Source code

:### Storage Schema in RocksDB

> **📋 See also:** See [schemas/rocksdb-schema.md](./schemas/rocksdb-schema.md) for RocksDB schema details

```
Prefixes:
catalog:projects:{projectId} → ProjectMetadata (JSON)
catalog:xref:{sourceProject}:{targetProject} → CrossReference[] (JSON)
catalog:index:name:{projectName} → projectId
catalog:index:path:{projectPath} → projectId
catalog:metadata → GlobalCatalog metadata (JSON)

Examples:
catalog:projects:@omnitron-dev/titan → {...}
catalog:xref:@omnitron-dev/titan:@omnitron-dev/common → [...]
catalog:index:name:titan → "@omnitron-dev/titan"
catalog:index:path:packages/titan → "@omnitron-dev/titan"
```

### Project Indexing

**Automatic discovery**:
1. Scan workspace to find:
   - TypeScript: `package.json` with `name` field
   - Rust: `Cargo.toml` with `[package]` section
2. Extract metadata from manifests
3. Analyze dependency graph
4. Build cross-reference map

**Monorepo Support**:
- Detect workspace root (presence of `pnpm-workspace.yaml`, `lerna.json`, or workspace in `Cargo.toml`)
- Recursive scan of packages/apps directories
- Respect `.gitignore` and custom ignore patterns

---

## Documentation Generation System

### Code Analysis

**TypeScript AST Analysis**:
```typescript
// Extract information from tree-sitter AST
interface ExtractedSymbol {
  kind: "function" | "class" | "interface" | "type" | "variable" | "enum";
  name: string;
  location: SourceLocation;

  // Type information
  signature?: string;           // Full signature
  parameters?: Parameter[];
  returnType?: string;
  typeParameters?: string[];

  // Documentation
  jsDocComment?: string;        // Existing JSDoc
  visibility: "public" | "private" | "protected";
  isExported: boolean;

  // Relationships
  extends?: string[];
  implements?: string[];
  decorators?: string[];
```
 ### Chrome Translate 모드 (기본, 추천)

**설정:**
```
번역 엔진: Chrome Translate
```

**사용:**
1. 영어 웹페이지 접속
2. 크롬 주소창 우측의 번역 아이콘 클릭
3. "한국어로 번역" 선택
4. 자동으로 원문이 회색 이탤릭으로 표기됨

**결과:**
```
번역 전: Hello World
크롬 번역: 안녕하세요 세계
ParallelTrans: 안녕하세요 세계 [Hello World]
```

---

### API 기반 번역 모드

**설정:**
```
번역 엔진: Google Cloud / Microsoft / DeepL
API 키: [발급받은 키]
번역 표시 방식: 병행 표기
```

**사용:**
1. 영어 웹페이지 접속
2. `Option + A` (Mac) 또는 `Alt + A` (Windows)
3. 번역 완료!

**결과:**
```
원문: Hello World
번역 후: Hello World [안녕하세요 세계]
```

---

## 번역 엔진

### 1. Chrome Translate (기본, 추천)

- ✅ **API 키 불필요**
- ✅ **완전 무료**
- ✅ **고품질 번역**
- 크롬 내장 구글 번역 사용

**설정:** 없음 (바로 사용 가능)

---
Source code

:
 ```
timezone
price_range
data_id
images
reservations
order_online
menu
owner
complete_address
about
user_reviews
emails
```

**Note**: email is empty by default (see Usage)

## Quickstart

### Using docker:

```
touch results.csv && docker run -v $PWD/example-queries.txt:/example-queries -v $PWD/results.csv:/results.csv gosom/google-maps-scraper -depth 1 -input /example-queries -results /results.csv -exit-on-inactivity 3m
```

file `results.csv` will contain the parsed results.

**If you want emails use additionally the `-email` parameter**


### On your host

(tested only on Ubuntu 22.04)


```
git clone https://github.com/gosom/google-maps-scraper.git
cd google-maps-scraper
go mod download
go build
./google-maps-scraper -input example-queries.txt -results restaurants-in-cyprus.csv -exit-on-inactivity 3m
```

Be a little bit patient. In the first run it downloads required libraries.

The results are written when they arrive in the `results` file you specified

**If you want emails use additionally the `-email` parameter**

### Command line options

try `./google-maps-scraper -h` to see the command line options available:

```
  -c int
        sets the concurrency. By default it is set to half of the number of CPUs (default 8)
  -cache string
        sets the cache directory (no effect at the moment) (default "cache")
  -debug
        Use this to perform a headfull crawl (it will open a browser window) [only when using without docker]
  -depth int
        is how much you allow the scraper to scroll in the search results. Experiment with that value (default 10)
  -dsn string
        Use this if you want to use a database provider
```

------------------------------------------------------------------------

Select every line of the material above holding the word "only" and copy it.

(tested only on Ubuntu 22.04)
        Use this to perform a headfull crawl (it will open a browser window) [only when using without docker]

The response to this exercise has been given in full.